その名も『最後の一色』。織田信長さえ認めた戦国最後の怪物武者・一色五郎(いっしき ごろう)が大暴れ。乱世を駆け抜けたその先に、どんな結末が待っているのでしょうか。
今回はそんな一色五郎を紹介。小説『最後の一色』を楽しむ参考にどうぞ。
戦国乱世を駆け抜けた一色五郎の生涯
一色五郎と名乗る戦国武将は複数名おり、本作の主人公である一色五郎は一色義定(よしさだ。又の名を義忠?)ではないかと考えられています。

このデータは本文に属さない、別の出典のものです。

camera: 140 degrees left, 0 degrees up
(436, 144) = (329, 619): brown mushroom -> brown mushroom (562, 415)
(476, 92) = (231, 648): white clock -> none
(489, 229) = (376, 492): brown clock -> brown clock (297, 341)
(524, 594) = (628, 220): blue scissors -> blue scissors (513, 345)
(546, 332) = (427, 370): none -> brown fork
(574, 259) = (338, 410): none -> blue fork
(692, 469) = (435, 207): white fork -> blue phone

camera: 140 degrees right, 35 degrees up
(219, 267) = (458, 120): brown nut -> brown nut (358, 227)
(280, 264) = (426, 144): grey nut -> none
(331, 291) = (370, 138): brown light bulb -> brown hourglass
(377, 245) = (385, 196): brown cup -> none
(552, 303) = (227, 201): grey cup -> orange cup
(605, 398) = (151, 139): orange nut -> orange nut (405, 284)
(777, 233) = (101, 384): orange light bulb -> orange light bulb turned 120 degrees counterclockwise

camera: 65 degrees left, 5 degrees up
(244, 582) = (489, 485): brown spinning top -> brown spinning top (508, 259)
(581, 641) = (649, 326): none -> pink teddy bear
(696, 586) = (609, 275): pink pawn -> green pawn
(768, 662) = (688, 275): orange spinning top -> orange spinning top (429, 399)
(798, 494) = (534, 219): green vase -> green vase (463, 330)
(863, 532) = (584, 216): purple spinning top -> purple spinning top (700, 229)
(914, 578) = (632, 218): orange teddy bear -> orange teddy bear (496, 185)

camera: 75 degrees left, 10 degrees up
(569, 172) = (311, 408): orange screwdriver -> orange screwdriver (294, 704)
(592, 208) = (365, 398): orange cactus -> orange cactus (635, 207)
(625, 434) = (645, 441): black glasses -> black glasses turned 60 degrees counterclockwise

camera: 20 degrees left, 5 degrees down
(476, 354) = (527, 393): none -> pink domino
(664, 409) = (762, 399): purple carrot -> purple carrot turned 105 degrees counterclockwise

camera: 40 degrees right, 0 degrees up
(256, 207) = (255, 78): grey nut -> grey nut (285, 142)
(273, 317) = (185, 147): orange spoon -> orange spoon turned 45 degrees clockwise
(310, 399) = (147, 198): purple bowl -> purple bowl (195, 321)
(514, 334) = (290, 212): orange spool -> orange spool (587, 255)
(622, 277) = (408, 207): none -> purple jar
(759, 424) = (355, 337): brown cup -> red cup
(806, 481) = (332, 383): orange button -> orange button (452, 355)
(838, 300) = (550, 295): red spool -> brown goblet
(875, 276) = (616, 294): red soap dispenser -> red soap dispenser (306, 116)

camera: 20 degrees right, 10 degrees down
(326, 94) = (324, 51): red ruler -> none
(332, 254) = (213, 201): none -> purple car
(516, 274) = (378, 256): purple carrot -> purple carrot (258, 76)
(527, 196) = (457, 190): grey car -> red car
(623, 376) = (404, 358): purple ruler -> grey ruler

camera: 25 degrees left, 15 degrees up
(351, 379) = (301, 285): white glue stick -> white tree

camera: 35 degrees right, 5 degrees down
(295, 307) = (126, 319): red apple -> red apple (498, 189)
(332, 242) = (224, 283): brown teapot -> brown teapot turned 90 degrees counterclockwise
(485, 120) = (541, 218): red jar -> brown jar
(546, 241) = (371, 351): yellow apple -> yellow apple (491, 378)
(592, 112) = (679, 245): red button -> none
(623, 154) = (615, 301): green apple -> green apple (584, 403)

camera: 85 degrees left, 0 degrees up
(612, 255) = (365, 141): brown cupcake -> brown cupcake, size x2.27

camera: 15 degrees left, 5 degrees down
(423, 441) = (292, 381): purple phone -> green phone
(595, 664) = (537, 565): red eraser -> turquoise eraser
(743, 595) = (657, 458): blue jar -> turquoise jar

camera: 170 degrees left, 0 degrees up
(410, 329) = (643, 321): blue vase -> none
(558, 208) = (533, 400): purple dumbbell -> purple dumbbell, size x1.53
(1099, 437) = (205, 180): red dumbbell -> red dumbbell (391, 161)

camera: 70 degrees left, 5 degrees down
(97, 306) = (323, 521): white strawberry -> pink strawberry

この義定は江戸時代の軍記物語『一色軍記』にしか記録がなく、戦国時代の一次史料には名前が出てきません。
よって架空の人物であるとも言われていますが、諸系図には名前が記されているため、その存在が言い伝えられてきた可能性もあります。
存否さえ諸説入り乱れる謎の人物であり、今後の究明に期待しましょう。
五郎は丹後国守護職の一色義道(よしみち)または一色義員(よしかず)の子と言われ、父と共に織田信長の丹後侵攻を迎撃。優れた武勇を発揮して、織田の将・長岡藤孝(ふじたか。細川幽斎)を撃退したと言います。
しかし織田との対立が続く天正7年(1579年)。父が中山幸兵衛(こうべゑ。沼田勘解由)に裏切られ、丹後中山城(京都府舞鶴市)で自害に追い込まれてしまいました。
五郎は一色の家督と守護職を継承。残党を率いて弓木城(ゆみのきじょう。京都府与謝野町)に立て籠もり、なおも抗戦を続けます。
弓木城は鎌倉時代末期に稲富氏が築いた堅牢な山城で、五郎は砲術に長けた稲富祐直(いなどめ/いなとみ すけなお)ら鉄砲隊と共に、長岡勢をたびたび撃退しました。
攻めあぐねた藤孝は、明智光秀の助言により五郎と和睦。人質として娘の伊也(いや)を嫁がせ、以後は五郎と藤孝で丹後国を分割統治することになります。
かくして織田と和睦した五郎は、織田政権下における丹後国守護職として認められました。
天正9年(1581年)の京都御馬揃に参加したり、天正10年(1582年)の甲州征伐に参陣したりと、半ば織田家臣のような立場に置かれていきます。
しかし決してそれに甘んじていた訳ではないらしく、五郎は西隣の但馬国の山名堯熙(たかひろ)と関係を深めるなど、叛旗を翻す機会を窺っていたのかも知れません。
そんな天正10年(1582年)6月に本能寺の変で信長が横死を遂げると、五郎は明智光秀に与することを決断しました。
舅の藤孝もそうするだろうと思っていたのでしょうが……藤孝は結果的に光秀から離反。間もなく光秀は山崎の合戦で敗死し、その残党として五郎は謀殺されてしまったのです。
時は天正10年(1582年)9月8日。藤孝の居城である宮津城(京都府宮津市)へ招かれ、自害に追い込まれたということです。
宮津城へ同行していた将兵ら100名も、長岡家臣の松井康之(まつい やすゆき)や米田求政(こめだ もとまさ)らによってことごとく討ち取られ、弓木城に残っていた者たちも降伏したのでした。
こうして「最後の一色(丹後国守護職としての一色家当主)」は、戦国乱世の舞台から姿を消したのです。
その後、叔父の一色義清(よしきよ)が弓木城を奪還。激しく抵抗したものの、長岡勢によって攻め滅ぼされてしまいました。
※この義清こそ「最後の一色」とする説もあります。